Enhanced sequestration of P-TEFb into the 7SK snRNP and elevated expression of HEXIM1 in HMBA-treated MELC. (A) HMBA treatment of MELC severely inhibits cell growth. HeLa cells and MELC were either untreated or treated with HMBA for 72 h. Upon removal of the drug, cells were placed in fresh media at low but equal concentrations and allowed to grow for 2 days. Cell counts were determined and are shown as percentages relative to those of untreated cells, which were set to 100%. (B) NEs were prepared from MELC treated with HMBA for the indicated time periods and subjected to anti-CDK9 (αCDK9) immunoprecipitation. HEXIM1 associated with the immunoprecipitates (IP) or present in NEs were detected by Western blotting. The HEXIM1 signals were normalized to those of CDK9 for each time point and are shown as percentages relative to the pretreatment levels, which were set to 100%. (C) Diagram depicting the regulation of P-TEFb activity during the course of HMBA treatment.
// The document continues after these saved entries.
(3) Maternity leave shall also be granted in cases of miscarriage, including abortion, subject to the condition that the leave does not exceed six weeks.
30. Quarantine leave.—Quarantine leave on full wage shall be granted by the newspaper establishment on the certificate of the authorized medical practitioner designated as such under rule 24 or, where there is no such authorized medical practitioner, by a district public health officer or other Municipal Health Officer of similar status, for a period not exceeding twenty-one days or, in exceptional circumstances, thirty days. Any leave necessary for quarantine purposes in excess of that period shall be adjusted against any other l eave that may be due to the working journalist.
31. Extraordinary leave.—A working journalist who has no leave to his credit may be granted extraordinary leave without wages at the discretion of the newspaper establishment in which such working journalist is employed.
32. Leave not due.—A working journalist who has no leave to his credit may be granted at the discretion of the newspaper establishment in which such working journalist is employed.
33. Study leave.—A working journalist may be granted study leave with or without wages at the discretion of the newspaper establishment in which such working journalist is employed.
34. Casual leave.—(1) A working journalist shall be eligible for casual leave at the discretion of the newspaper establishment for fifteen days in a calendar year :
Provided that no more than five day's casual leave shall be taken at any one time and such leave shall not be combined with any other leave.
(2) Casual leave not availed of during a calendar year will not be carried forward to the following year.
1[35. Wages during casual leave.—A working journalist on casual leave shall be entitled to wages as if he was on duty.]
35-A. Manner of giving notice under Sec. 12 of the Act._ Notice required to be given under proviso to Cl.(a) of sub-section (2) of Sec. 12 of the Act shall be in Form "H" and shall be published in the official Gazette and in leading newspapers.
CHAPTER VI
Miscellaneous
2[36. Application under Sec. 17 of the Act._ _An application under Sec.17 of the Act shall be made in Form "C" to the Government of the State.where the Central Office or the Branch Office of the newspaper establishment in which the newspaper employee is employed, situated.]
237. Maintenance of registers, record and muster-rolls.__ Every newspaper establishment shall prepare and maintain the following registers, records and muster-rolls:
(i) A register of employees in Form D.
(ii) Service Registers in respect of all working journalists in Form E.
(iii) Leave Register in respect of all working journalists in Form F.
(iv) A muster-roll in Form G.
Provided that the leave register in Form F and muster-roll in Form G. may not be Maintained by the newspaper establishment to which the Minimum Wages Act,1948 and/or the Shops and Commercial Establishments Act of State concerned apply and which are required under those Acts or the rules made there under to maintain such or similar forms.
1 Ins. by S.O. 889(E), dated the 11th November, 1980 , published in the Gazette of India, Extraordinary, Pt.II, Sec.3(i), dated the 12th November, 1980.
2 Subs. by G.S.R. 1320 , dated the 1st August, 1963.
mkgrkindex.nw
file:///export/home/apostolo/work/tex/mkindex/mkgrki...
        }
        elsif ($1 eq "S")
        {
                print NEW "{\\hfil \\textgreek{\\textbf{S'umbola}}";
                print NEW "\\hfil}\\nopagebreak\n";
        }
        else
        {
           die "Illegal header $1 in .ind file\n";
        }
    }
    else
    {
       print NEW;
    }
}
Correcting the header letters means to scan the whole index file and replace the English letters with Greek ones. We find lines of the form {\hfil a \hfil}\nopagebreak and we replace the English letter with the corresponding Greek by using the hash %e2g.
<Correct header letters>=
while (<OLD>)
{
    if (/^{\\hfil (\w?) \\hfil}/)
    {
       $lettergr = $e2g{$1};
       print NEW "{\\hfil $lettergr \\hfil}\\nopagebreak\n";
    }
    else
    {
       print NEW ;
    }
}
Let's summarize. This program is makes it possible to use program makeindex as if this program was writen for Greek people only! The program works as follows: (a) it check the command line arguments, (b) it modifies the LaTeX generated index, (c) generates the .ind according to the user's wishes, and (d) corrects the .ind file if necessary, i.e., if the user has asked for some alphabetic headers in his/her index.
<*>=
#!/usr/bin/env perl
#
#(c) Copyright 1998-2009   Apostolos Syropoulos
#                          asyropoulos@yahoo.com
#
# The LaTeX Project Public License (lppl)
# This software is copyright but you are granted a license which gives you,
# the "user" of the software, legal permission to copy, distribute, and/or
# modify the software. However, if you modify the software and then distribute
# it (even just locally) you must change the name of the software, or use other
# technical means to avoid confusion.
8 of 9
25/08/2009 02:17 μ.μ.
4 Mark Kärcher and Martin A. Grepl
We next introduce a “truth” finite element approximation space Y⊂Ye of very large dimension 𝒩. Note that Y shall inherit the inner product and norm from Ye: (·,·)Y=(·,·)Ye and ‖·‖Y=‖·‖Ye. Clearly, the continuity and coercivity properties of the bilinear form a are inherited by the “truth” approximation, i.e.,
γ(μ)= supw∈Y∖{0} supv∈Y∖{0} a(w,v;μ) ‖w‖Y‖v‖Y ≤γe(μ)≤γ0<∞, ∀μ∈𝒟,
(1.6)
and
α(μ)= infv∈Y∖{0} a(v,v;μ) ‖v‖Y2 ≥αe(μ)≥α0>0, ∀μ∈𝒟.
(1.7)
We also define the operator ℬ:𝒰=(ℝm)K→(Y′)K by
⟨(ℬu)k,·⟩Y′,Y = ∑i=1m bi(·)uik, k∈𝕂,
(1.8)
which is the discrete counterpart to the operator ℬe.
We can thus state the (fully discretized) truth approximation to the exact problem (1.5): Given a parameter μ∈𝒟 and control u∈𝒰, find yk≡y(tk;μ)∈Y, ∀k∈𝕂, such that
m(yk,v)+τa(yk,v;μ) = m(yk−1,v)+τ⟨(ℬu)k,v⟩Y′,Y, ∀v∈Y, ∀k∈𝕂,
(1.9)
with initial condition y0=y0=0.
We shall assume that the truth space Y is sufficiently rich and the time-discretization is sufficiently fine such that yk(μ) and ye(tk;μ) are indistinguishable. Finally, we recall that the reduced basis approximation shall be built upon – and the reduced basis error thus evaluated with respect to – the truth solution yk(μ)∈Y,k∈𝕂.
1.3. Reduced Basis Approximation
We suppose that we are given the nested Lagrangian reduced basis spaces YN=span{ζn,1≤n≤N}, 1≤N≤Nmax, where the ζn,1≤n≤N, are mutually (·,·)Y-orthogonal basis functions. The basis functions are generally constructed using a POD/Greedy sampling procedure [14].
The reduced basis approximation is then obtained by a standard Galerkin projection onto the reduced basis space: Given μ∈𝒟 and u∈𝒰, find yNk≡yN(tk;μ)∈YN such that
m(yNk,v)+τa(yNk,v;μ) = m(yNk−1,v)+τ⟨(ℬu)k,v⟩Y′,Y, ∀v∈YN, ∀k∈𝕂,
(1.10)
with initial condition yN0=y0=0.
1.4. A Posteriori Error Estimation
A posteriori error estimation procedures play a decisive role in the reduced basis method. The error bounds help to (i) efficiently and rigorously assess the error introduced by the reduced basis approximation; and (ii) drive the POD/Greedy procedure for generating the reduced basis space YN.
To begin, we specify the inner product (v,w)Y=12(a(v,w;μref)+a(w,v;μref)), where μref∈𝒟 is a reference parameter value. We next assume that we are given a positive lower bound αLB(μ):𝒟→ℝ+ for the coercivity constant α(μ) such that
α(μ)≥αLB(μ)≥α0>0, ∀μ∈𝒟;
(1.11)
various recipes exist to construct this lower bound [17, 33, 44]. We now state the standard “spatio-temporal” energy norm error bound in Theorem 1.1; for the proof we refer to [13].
The 7SK snRNP is proposed to contain two copies of P-TEFb and HEXIM1 and one copy of 7SK (14). During the first several hours of HMBA treatment, the 7SK snRNP was converted into the Brd4-P-TEFb complex, which stimulated P-TEFb-dependent HEXIM1 gene expression. The elevated HEXIM1 levels then pushed the P-TEFb equilibrium back toward the 7SK snRNP direction during a prolonged HMBA treatment. For details, see Discussion.